The least value of n, such that (`1+3+3^2+……….+3^n)` exceeds 2000 is

To find the least value of \( n \) such that the sum \( S = 1 + 3 + 3^2 + \ldots + 3^n \) exceeds 2000, we can recognize that this is a geometric series. ### Step-by-Step Solution: 1. **Identify the formula for the sum of a geometric series**: The sum \( S \) of a geometric series can be calculated using the formula: \[ S_n = \frac{a(r^{n+1} - 1)}{r - 1} \] where \( a \) is the first term, \( r \) is the common ratio, and \( n \) is the number of terms. In our case, \( a = 1 \), \( r = 3 \), and there are \( n + 1 \) terms. 2. **Apply the formula**: Plugging in the values, we get: \[ S_n = \frac{1(3^{n+1} - 1)}{3 - 1} = \frac{3^{n+1} - 1}{2} \] 3. **Set up the inequality**: We need \( S_n \) to exceed 2000: \[ \frac{3^{n+1} - 1}{2} > 2000 \] 4. **Multiply both sides by 2**: \[ 3^{n+1} - 1 > 4000 \] 5. **Add 1 to both sides**: \[ 3^{n+1} > 4001 \] 6. **Determine the smallest \( n+1 \)**: We need to find the smallest integer \( n+1 \) such that \( 3^{n+1} > 4001 \).

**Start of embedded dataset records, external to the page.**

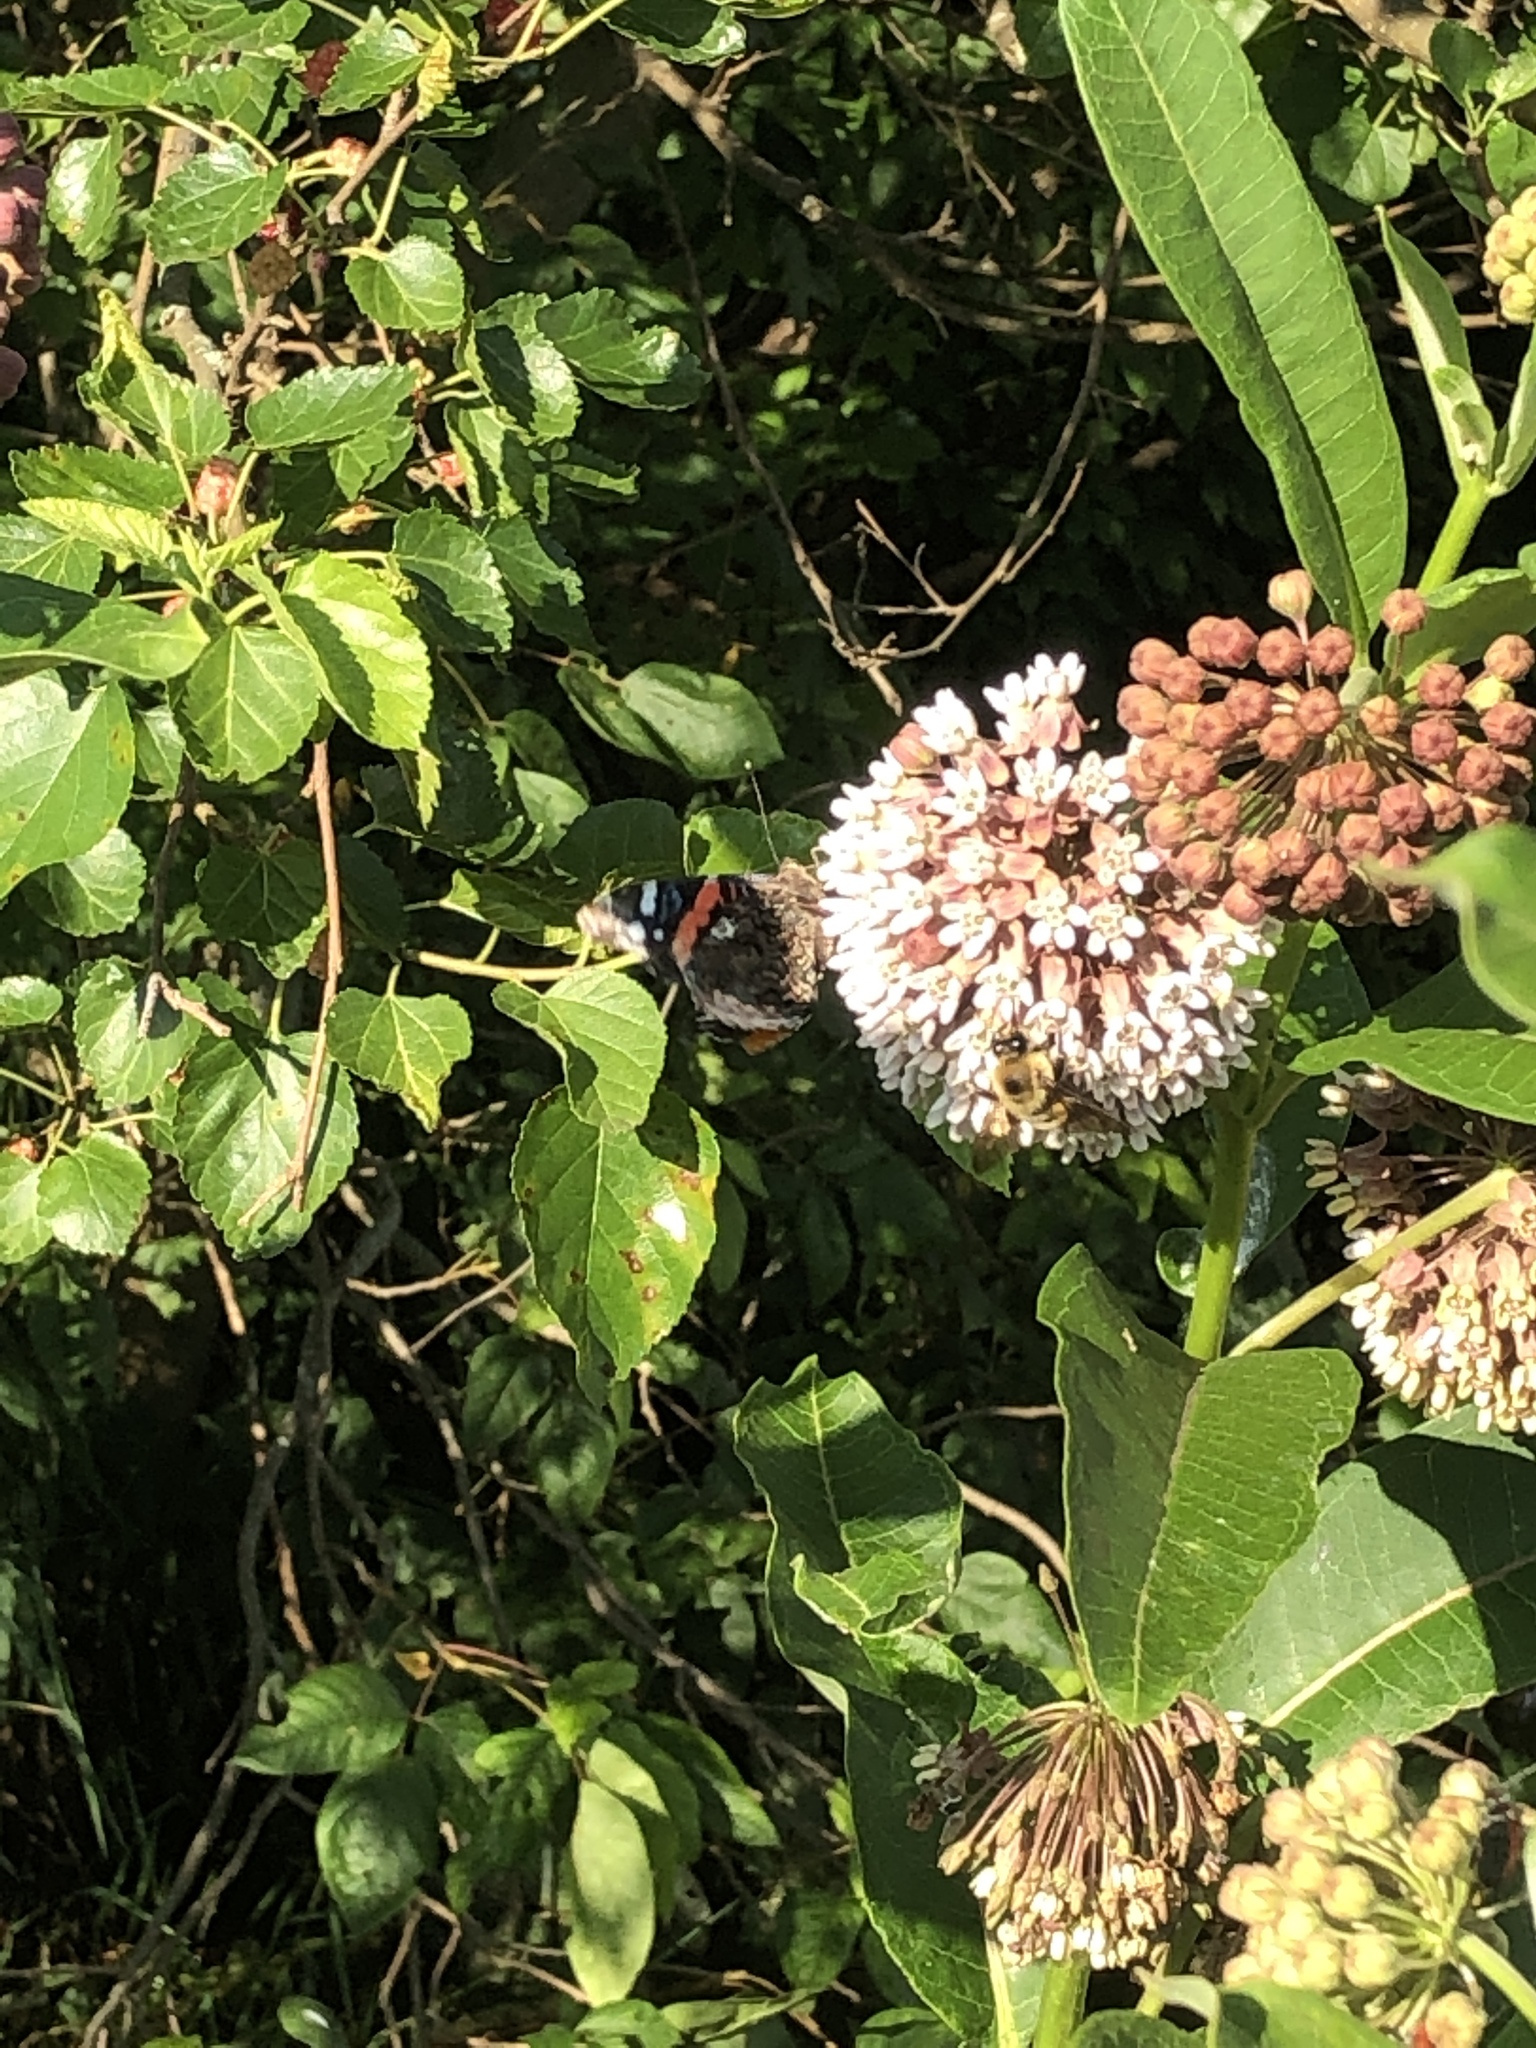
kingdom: Animalia
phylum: Arthropoda
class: Insecta
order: Lepidoptera
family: Nymphalidae
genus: Vanessa
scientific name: Vanessa atalanta
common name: Red admiral
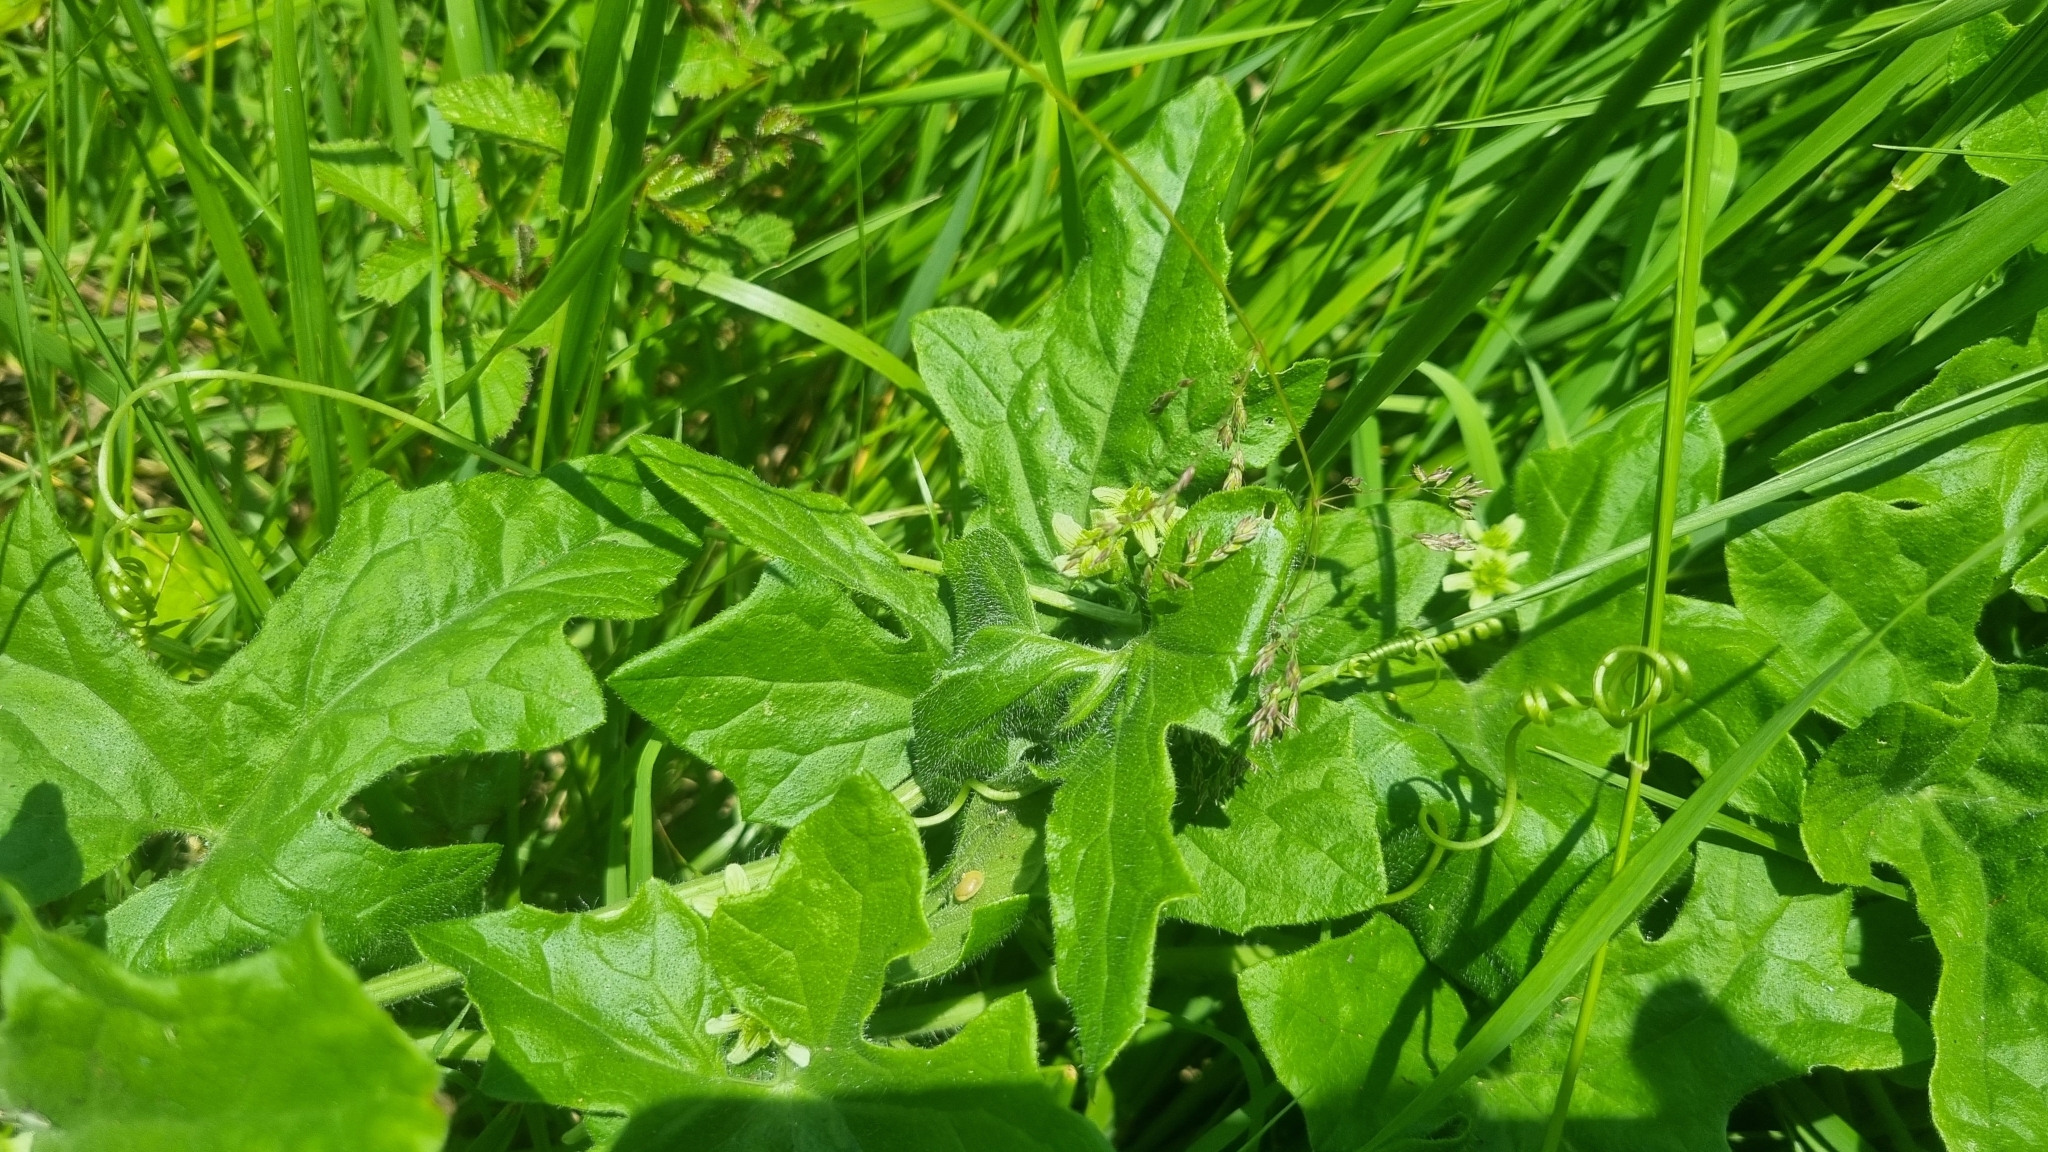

We can calculate powers of 3: - \( 3^6 = 729 \) - \( 3^7 = 2187 \) - \( 3^8 = 6561 \) Since \( 3^8 = 6561 \) is the first power greater than 4001, we have: \[ n + 1 = 8 \] 7. **Solve for \( n \)**: \[ n = 8 - 1 = 7 \] ### Conclusion: The least value of \( n \) such that \( 1 + 3 + 3^2 + \ldots + 3^n \) exceeds 2000 is \( n = 7 \).